SUPPLIED DATA:
○ ○ ○ ○
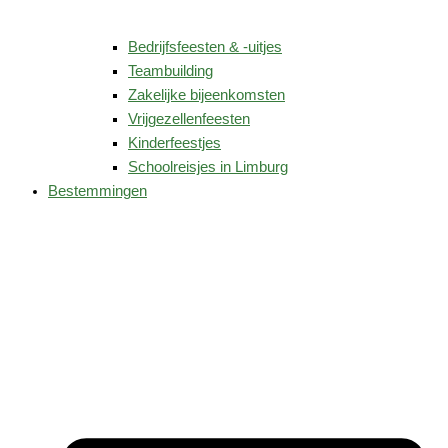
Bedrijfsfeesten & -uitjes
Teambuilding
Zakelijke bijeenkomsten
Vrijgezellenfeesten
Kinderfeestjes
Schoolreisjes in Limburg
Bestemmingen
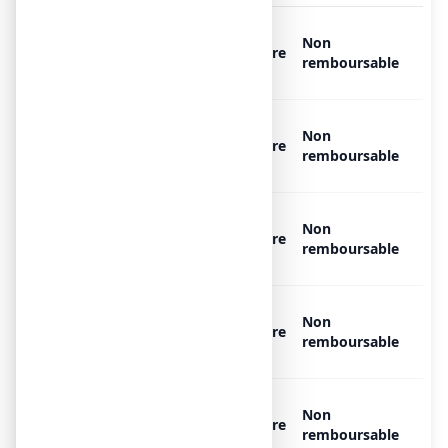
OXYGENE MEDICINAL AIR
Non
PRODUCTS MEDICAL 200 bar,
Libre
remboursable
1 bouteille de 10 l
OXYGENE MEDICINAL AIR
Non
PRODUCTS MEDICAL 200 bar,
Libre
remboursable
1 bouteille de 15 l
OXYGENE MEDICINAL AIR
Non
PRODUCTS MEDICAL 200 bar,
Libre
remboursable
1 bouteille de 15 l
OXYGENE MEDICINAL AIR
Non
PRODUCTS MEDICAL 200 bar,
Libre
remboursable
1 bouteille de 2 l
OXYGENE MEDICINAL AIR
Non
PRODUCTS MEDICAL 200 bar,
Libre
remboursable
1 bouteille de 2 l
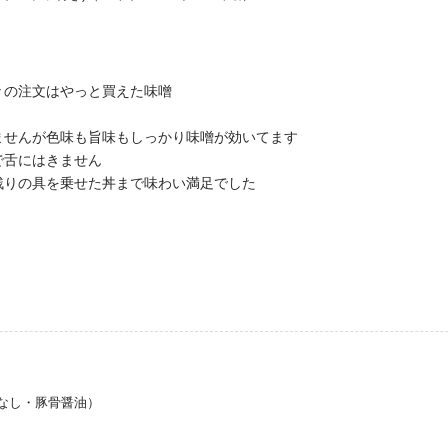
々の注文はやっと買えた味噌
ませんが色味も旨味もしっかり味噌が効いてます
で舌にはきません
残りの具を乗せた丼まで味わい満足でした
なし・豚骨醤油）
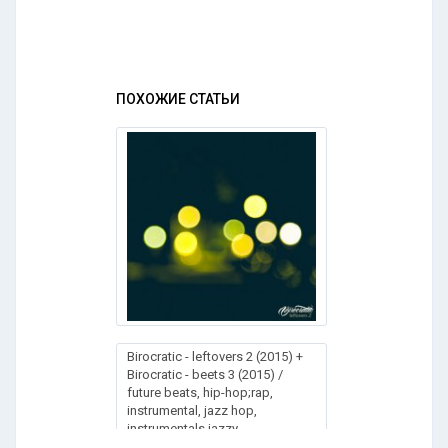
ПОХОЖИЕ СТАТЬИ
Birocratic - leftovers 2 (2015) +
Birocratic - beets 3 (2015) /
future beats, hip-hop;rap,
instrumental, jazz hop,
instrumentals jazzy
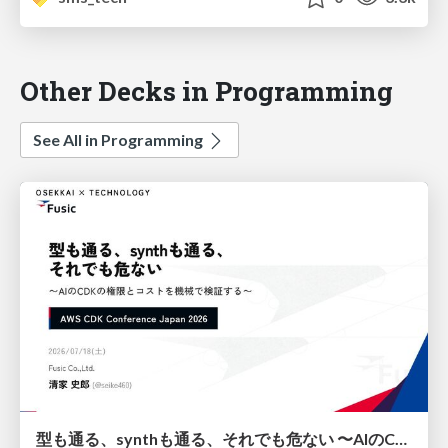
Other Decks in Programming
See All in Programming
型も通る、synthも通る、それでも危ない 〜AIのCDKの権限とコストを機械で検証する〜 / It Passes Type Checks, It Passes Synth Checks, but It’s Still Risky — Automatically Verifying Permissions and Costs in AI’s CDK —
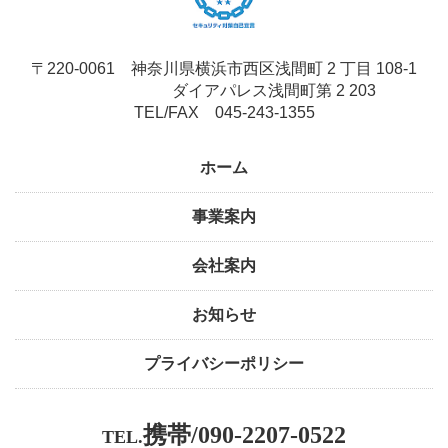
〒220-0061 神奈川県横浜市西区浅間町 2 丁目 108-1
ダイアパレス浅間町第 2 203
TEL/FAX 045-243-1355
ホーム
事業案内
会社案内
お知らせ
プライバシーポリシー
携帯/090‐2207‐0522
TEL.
○ ○ ○ ○
Read the listing line by line, and copy each line in which the word "Programming" is found.

SOLUTION:
Other Decks in Programming
See All in Programming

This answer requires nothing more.